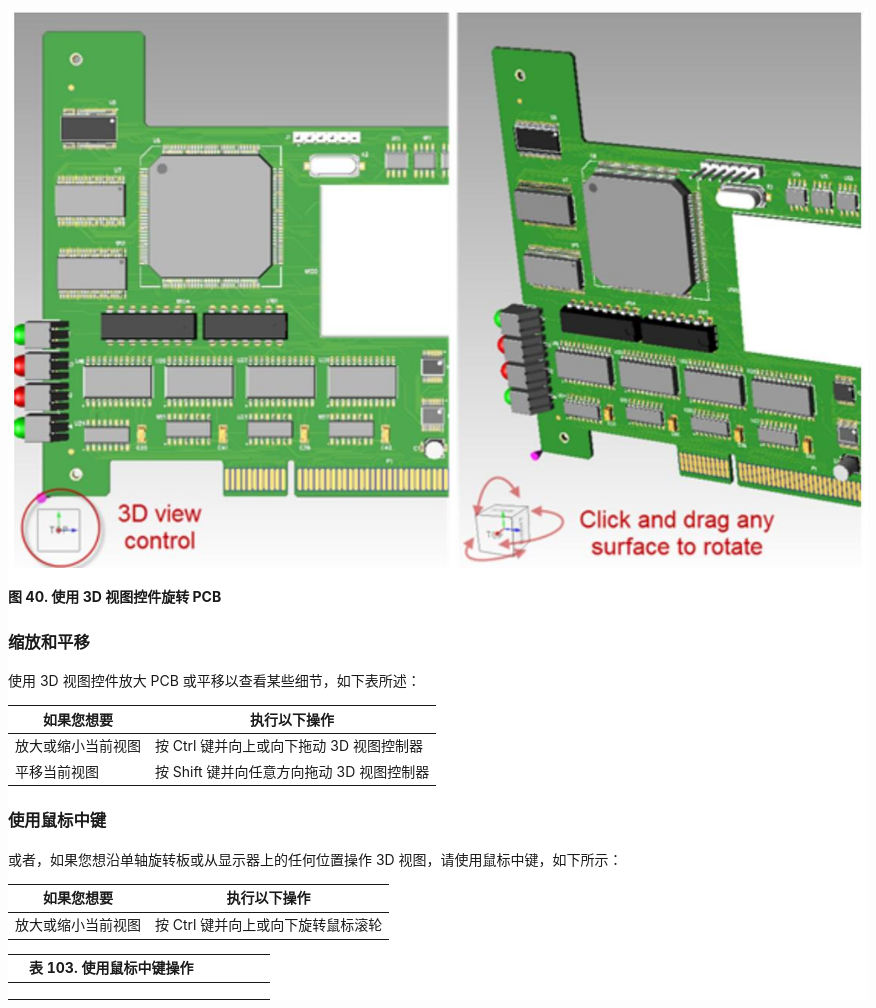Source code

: ![](/layout/guide/22/_page_4_Figure_1.jpeg)

**图 40. 使用 3D 视图控件旋转 PCB**

### 缩放和平移

使用 3D 视图控件放大 PCB 或平移以查看某些细节，如下表所述：

| 如果您想要 | 执行以下操作 |
|-----------|------------|
| 放大或缩小当前视图 | 按 Ctrl 键并向上或向下拖动 3D 视图控制器 |
| 平移当前视图 | 按 Shift 键并向任意方向拖动 3D 视图控制器 |

### 使用鼠标中键

或者，如果您想沿单轴旋转板或从显示器上的任何位置操作 3D 视图，请使用鼠标中键，如下所示：

| 如果您想要 | 执行以下操作 |
|-----------|------------|
| 放大或缩小当前视图 | 按 Ctrl 键并向上或向下旋转鼠标滚轮 |

|  | 表 103. 使用鼠标中键操作 |  |  |  |  |  |
|--|----------------------|--|--|--|--|--|
|  |  |  |  |  |  |  |
|  |  |  |  |  |  |  |
|  |  |  |  |  |  |  |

--- --- ---

> Task goal: Skip the images and set down the rest of the data unchanged.

> Problem solution:
Source code

: ![](/layout/guide/22/_page_4_Figure_1.jpeg)

**图 40. 使用 3D 视图控件旋转 PCB**

### 缩放和平移

使用 3D 视图控件放大 PCB 或平移以查看某些细节，如下表所述：

| 如果您想要 | 执行以下操作 |
|-----------|------------|
| 放大或缩小当前视图 | 按 Ctrl 键并向上或向下拖动 3D 视图控制器 |
| 平移当前视图 | 按 Shift 键并向任意方向拖动 3D 视图控制器 |

### 使用鼠标中键

或者，如果您想沿单轴旋转板或从显示器上的任何位置操作 3D 视图，请使用鼠标中键，如下所示：

| 如果您想要 | 执行以下操作 |
|-----------|------------|
| 放大或缩小当前视图 | 按 Ctrl 键并向上或向下旋转鼠标滚轮 |

|  | 表 103. 使用鼠标中键操作 |  |  |  |  |  |
|--|----------------------|--|--|--|--|--|
|  |  |  |  |  |  |  |
|  |  |  |  |  |  |  |
|  |  |  |  |  |  |  |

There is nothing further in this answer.